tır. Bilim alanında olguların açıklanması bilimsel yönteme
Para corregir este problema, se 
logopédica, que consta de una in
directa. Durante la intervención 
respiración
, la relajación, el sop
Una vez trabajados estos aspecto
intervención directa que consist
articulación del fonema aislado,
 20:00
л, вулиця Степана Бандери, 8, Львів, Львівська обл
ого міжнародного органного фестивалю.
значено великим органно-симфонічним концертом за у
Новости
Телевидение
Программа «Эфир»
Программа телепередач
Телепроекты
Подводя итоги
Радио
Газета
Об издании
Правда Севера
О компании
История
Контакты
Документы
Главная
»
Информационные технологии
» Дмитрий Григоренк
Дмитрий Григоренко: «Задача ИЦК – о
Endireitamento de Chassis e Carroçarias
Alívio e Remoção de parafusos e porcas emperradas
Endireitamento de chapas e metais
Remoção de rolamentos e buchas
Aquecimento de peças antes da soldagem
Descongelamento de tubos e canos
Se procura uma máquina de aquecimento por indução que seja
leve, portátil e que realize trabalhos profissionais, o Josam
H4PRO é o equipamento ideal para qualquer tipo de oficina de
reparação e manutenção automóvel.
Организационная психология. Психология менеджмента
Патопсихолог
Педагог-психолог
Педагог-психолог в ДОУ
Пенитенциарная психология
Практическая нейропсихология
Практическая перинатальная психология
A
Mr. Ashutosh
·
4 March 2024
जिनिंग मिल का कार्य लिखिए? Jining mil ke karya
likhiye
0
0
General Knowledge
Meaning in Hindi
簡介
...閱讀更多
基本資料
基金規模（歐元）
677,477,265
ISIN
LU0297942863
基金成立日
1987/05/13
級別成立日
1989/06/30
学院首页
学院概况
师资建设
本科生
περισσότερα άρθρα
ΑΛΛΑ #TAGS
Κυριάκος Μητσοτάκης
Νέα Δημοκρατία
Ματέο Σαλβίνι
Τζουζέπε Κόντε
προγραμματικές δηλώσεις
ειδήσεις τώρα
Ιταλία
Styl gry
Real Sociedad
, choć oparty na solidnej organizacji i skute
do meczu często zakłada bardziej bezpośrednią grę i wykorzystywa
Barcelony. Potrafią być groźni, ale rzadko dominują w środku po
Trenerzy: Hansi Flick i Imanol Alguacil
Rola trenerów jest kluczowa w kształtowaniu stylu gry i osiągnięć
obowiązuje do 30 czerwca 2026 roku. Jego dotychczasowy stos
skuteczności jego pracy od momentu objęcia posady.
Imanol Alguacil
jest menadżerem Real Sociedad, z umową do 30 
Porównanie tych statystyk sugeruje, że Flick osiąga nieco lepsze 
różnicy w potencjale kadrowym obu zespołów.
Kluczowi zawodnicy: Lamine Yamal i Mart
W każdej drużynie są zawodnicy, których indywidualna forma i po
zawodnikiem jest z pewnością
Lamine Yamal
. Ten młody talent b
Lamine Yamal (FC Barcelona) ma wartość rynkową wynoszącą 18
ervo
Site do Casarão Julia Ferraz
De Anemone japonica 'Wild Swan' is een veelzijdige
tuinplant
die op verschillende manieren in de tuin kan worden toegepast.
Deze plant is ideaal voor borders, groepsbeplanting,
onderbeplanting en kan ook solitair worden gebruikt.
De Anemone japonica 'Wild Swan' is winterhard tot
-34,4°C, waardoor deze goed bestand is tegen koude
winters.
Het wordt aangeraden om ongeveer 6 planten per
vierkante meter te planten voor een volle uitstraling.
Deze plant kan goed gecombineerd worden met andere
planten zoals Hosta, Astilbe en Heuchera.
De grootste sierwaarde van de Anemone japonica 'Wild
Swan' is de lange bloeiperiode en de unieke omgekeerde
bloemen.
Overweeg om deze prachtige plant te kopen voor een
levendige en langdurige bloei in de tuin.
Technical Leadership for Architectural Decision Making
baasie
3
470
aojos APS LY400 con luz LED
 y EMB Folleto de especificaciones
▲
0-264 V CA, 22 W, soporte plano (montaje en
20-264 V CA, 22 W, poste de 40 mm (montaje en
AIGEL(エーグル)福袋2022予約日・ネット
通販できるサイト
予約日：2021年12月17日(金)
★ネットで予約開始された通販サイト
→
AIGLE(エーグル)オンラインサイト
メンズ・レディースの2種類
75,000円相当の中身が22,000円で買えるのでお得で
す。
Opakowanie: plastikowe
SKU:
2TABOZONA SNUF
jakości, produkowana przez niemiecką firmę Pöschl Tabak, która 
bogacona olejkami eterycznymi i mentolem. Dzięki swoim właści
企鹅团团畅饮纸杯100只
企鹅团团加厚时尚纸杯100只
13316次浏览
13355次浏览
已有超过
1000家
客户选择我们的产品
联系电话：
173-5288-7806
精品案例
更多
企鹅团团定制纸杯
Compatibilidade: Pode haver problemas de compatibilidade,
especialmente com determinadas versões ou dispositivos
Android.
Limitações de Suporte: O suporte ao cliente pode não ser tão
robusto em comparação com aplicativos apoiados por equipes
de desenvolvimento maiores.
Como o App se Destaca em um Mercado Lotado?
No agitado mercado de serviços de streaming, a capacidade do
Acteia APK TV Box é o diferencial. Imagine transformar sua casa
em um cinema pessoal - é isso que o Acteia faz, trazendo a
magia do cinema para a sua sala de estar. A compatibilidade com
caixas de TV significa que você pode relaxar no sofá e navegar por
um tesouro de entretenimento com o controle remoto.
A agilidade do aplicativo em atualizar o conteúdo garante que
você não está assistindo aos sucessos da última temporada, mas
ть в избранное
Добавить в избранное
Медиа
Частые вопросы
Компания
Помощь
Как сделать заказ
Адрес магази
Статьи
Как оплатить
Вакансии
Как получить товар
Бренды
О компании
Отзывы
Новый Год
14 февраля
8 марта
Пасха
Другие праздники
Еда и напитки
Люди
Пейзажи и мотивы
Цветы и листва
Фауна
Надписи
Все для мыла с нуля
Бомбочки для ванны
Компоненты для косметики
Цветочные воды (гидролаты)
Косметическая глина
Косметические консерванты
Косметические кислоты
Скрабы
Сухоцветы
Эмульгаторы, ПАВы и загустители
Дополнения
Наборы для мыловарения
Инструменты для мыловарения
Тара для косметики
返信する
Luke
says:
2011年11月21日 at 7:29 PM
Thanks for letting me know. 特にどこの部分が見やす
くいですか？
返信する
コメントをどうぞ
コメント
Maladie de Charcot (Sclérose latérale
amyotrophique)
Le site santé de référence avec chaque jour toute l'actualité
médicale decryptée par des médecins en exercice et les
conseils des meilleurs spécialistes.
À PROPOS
--*--
Each line in the material above that mentions the word "Anemone" must be copied.

De Anemone japonica 'Wild Swan' is een veelzijdige
De Anemone japonica 'Wild Swan' is winterhard tot
De grootste sierwaarde van de Anemone japonica 'Wild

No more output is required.